§ **Information**
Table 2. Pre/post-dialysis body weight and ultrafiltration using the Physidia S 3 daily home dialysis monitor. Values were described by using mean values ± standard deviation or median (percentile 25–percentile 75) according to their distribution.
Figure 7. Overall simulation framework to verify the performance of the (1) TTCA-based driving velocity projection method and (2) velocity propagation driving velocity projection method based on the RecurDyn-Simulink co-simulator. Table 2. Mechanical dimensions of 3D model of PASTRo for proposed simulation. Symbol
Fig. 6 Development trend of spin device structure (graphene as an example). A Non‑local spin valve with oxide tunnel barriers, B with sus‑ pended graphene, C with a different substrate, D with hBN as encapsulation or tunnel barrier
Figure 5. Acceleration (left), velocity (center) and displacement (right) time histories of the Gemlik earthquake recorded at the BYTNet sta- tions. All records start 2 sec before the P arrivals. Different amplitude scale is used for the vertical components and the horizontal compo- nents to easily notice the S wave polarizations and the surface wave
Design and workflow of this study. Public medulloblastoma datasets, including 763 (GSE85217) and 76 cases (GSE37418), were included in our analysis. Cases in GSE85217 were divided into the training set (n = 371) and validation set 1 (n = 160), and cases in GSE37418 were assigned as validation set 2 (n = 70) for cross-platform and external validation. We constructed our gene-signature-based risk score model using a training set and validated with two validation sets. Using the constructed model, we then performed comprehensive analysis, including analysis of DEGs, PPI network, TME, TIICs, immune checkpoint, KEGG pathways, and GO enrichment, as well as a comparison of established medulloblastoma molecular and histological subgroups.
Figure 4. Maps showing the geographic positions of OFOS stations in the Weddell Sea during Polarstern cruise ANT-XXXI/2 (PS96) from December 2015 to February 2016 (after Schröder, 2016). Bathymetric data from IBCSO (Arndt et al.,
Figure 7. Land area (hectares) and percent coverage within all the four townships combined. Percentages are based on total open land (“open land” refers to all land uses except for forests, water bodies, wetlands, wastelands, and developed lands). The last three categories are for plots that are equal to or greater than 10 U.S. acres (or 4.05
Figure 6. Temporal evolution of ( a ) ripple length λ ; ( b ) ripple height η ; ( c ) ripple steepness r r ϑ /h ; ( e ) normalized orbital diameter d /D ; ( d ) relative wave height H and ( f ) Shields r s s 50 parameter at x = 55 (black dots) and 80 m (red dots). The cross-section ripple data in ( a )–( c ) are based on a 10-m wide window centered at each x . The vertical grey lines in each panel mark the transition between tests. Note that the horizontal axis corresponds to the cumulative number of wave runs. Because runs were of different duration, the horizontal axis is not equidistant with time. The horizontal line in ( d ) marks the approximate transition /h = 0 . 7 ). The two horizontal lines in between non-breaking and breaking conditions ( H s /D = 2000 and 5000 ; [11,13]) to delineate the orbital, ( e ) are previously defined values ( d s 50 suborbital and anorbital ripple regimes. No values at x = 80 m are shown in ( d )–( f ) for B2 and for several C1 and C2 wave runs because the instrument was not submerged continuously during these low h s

§ **Directions**
In the data above, which lines lie between the line with "Fig. 6 Development" and the line with "Design and workflow", inclusive? Print those lines exactly and nothing else.

§ **Your response**
Fig. 6 Development trend of spin device structure (graphene as an example). A Non‑local spin valve with oxide tunnel barriers, B with sus‑ pended graphene, C with a different substrate, D with hBN as encapsulation or tunnel barrier
Figure 5. Acceleration (left), velocity (center) and displacement (right) time histories of the Gemlik earthquake recorded at the BYTNet sta- tions. All records start 2 sec before the P arrivals. Different amplitude scale is used for the vertical components and the horizontal compo- nents to easily notice the S wave polarizations and the surface wave
Design and workflow of this study. Public medulloblastoma datasets, including 763 (GSE85217) and 76 cases (GSE37418), were included in our analysis. Cases in GSE85217 were divided into the training set (n = 371) and validation set 1 (n = 160), and cases in GSE37418 were assigned as validation set 2 (n = 70) for cross-platform and external validation. We constructed our gene-signature-based risk score model using a training set and validated with two validation sets. Using the constructed model, we then performed comprehensive analysis, including analysis of DEGs, PPI network, TME, TIICs, immune checkpoint, KEGG pathways, and GO enrichment, as well as a comparison of established medulloblastoma molecular and histological subgroups.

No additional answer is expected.